Chris Nixon and John Yeabsley in “Australia New Zealand Therapeutic Products Authority: Lessons from the Deep End of Trans-Tasman Integration” in Susy Frankel (ed) Learning from the Past Adapting to the Future: Regulatory Reform in New Zealand (LexisNexis, 2011). This paper examines the negotiations to set up a therapeutics agency (ANZTPA) as a supranational regulator of medicines in New Zealand and Australia, which started in 2003. The proposed agency (that did not come into being), was intended to ensure that alternative medicines, over-the-counter, and some prescription medicines, and food supplements met safety standards that consumers could rely on. This chapter examines the course of the ANZPTA initiative in the light of other more successful integration efforts and examines the factors that contributed to the failure to establish the agency. Using the ANZTPA example, the chapter looks toward developing a set of approaches that could be applied more generally to trans-Tasman integration. This is particularly pertinent as the ANZTPA negotiations have at the time of writing begun again. The next stage of the project will test those suggested set of approaches further.
Susy Frankel and John Yeabsley “Features of the Uniqueness of New Zealand and their Role in Regulation” (Cross-cutting theme paper prepared for the NZ Law Foundation Regulatory Reform Project, 2013). A provision in legislation, for example, may be based on an English or Australian statute but have been changed sufficiently that extensive testing via local courts (which may not happen) is required before anyone can be clear about whether specific aspects of practice or case law from those other jurisdictions are relevant in New Zealand.

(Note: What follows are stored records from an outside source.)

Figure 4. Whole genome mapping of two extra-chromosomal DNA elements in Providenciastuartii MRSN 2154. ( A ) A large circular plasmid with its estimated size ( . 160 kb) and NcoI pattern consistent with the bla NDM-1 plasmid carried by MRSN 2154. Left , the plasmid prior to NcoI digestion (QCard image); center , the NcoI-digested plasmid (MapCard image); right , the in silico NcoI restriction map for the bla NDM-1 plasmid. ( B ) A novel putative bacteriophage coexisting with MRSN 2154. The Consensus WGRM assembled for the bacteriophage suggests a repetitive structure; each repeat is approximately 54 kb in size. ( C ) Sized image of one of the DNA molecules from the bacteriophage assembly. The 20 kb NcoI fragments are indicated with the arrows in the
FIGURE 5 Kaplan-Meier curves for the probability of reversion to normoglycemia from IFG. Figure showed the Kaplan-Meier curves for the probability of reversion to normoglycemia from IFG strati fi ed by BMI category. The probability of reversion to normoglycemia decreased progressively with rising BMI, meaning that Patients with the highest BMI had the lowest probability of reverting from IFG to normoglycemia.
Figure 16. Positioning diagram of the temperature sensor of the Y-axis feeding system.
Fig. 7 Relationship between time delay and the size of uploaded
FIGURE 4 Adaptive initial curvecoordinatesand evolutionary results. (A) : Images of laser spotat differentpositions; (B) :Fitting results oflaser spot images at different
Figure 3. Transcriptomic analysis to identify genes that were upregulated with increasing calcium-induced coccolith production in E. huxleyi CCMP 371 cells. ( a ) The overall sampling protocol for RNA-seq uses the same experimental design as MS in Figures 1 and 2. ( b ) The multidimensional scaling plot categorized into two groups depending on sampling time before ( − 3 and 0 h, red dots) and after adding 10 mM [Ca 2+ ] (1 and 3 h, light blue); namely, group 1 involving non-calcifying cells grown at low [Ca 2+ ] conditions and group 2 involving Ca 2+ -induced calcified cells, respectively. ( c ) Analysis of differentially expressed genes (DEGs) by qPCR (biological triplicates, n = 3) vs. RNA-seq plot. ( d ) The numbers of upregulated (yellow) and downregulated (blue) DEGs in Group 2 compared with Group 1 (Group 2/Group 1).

That cost and the associated uncertainty is not necessarily a bad thing, although, if a different (even novel) practice was precisely the point of the change from the overseas law. After all, the advantage of being behind others in time and experience is sometimes precisely to be positioned to see their faults and take a different path. One example might be the unique way in which copyright law in New Zealand protects technological protection mechanisms from being circumvented. The New Zealand approach is unique and was deliberately devised to avoid difficulties that had arisen under United Kingdom and United States law.
However, we sometimes adopt overseas regimes even though they have been strongly criticised in the country or region from which the regulation originated. As discussed further below, New Zealand has started to get itself out of a cycle of over-eagerly taking on overseas regimes that are not useful, or fit for purpose locally. But the answer is not necessarily to always create entirely new domestically-sourced regimes that cannot be maintained and which, because their lack of global connectedness, can create costs and uncertainty.